Stored data entries:

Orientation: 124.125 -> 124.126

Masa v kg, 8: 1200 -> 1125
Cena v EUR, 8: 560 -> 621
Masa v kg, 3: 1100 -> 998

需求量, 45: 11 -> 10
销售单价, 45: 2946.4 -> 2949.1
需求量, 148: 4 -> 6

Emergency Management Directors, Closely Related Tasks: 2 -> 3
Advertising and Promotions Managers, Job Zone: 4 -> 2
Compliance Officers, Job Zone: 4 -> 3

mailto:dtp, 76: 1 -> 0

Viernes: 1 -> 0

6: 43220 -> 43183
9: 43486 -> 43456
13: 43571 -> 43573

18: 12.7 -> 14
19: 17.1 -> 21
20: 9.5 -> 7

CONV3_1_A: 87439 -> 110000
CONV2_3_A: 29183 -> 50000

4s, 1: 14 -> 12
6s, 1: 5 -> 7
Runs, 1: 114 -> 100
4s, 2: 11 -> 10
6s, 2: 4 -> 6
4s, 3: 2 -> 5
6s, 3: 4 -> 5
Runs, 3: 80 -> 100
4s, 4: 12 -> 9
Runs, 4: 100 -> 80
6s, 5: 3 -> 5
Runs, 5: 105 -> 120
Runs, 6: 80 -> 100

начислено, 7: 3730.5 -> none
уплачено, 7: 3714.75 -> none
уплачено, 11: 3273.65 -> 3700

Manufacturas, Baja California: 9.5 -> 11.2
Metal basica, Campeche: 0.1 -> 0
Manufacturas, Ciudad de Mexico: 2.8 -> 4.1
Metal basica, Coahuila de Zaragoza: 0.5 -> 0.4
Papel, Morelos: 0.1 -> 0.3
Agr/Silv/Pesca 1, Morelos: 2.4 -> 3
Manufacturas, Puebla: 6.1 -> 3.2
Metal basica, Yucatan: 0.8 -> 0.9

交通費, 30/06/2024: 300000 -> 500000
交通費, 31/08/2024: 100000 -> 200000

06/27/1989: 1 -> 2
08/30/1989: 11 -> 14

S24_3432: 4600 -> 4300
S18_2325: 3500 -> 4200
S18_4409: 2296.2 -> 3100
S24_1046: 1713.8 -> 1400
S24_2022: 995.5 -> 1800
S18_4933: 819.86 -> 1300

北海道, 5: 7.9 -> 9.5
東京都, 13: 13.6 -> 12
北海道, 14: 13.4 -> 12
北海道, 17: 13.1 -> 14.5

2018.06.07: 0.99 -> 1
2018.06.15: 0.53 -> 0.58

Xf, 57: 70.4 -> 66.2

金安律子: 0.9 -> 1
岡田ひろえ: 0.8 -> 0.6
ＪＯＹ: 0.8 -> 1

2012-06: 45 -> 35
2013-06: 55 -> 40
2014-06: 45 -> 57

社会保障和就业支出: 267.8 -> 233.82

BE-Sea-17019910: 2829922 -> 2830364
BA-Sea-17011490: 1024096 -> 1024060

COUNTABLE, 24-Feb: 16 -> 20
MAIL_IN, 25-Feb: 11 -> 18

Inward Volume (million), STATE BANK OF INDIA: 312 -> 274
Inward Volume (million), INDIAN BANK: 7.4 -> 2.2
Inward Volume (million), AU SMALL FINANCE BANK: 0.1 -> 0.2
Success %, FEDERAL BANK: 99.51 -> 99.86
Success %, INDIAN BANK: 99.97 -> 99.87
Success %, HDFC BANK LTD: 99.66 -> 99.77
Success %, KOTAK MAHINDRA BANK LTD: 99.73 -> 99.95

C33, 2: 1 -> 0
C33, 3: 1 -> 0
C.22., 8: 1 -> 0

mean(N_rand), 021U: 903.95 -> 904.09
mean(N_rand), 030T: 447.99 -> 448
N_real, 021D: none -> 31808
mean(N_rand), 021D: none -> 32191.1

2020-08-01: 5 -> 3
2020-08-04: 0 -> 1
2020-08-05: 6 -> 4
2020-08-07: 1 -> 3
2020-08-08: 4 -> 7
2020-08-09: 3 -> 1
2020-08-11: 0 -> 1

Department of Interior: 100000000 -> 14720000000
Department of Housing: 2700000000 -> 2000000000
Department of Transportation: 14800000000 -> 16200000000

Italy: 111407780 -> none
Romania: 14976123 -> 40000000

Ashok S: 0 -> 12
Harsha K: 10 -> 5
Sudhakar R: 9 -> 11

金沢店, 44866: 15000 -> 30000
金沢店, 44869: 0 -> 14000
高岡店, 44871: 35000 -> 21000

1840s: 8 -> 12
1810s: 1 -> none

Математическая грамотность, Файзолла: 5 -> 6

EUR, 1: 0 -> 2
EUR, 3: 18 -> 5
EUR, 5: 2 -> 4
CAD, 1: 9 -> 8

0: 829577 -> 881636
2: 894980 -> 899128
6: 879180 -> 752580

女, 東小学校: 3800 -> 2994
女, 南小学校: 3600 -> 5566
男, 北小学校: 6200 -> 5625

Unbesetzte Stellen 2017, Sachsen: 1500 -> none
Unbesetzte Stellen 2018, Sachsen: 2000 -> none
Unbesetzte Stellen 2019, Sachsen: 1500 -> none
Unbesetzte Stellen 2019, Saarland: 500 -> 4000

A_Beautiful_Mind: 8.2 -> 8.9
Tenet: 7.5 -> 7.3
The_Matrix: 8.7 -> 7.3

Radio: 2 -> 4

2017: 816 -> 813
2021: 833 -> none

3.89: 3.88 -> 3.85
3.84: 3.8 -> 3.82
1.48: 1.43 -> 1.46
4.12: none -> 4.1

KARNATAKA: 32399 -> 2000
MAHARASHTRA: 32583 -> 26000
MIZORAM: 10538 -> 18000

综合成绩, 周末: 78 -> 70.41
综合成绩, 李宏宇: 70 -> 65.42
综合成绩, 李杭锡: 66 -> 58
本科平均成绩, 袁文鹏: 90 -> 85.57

> **Aim of the task**: Copy every line above that includes the string "综合成绩".

> **Task answer**:
综合成绩, 周末: 78 -> 70.41
综合成绩, 李宏宇: 70 -> 65.42
综合成绩, 李杭锡: 66 -> 58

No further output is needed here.